Washington, June 1 (IANS) The odds of surviving cardiac arrest may depend on which part of town you live and whether anyone in the vicinity attempts to give you cardiopulmonary resuscitation (CPR).
The study found that certain neighbourhoods have an incidence of cardiac arrest two to three times higher than other parts of the county and fewer bystanders who attempt to perform CPR.
Surprisingly, these findings remained across time meaning that, year after year, residents of these neighbourhoods were at the highest risk for a cardiac arrest event, and had the lowest rates of bystander CPR.
These neighbourhoods tend to have lower median household incomes, more Black residents, and lower education levels.
‘They show that it is time to change our thinking on how and where we conduct CPR training if we are ever going to change the dismal rate of survival from cardiac arrest,’ said Comilla Sasson, who led the study at the University of Michigan (UM).
‘Nine out of 10 people die from a cardiac arrest event. This number can and must change,’ added Sasson.
CPR training often targets young, healthy volunteers who are least likely to encounter an individual in cardiac arrest.
However, using Sasson’s method, a public health surveillance registry based on that of the Centres of Disease Control (CDC) can be used to design targeted interventions in the neighbourhoods that need CPR training the most.

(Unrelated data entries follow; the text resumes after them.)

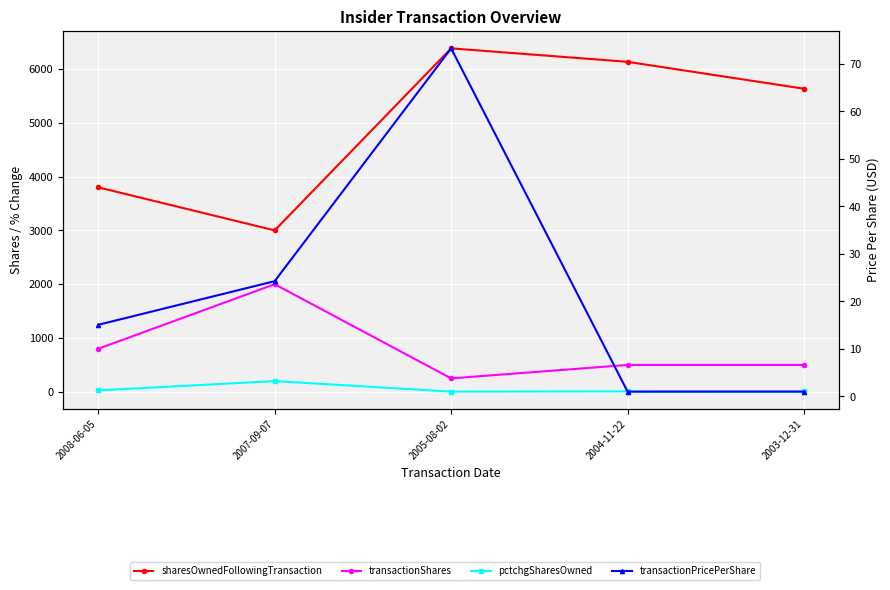

Where does the transactionShares series first go above 500?

2008-06-05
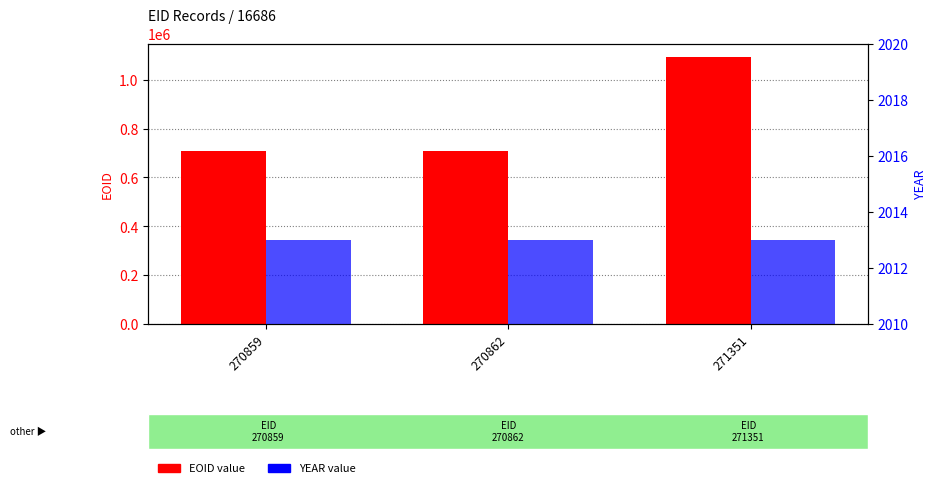

List the series in order of their overall mean, lowest first.

YEAR, EOID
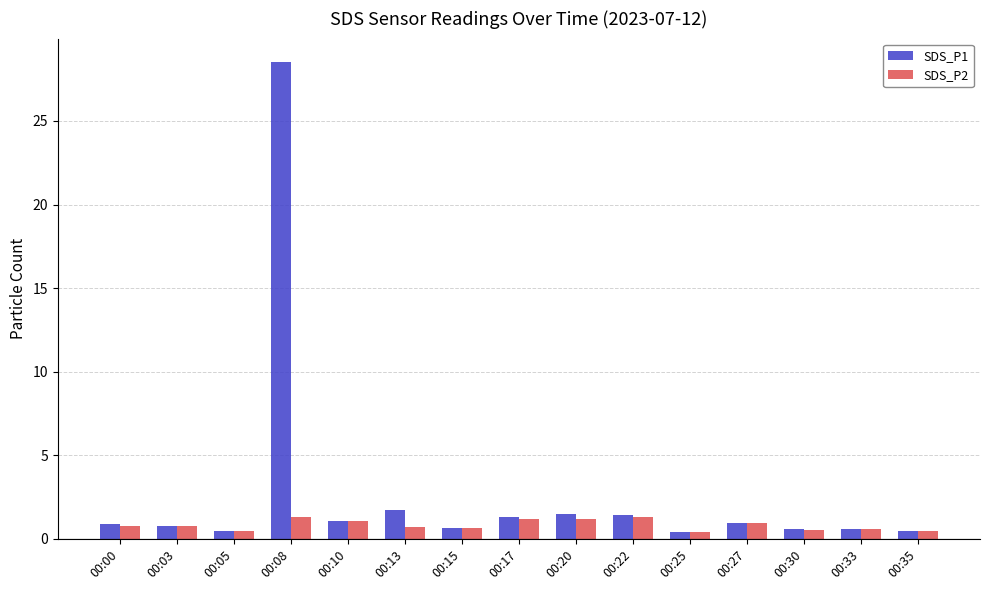

List the series in order of their overall mean, lowest first.

SDS_P2, SDS_P1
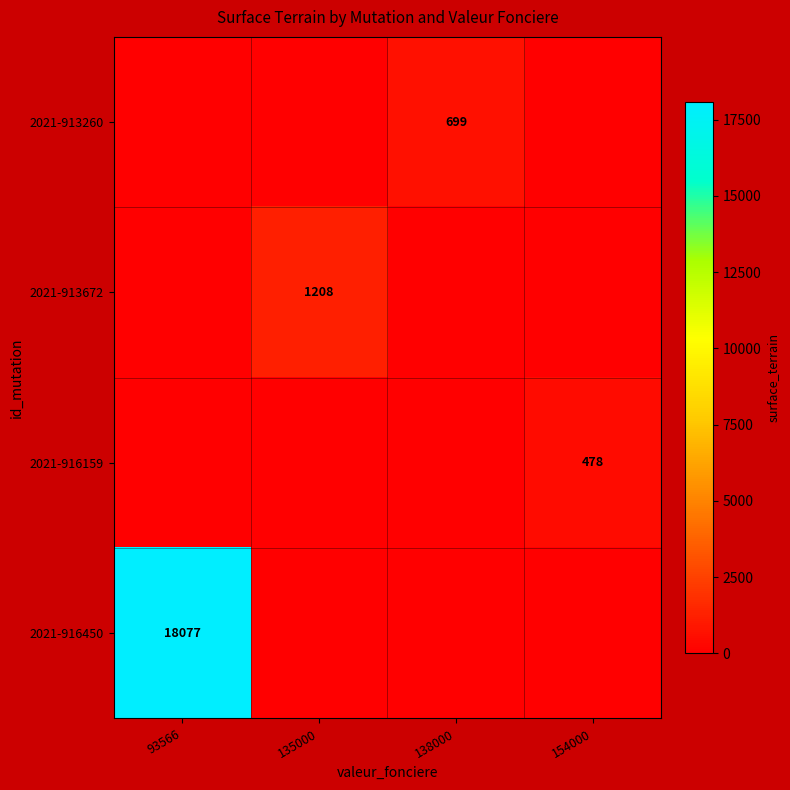

At which category is the sum across all series the highest?

93566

Boosting bystander CPR rates in the US from the current average of 27 percent to 56 percent could save an additional 1,500 lives per year.
Each year, in the US, nearly 300,000 patients experience cardiac arrest – the sudden, abrupt loss of heart function – while outside of the hospital, said an UM release.
Heart disease is the most common cause of cardiac arrest, but other factors such as drowning, choking, electrocution and trauma can cause cardiac arrest.
These findings were published in the June issue of the Annals of Internal Medicine.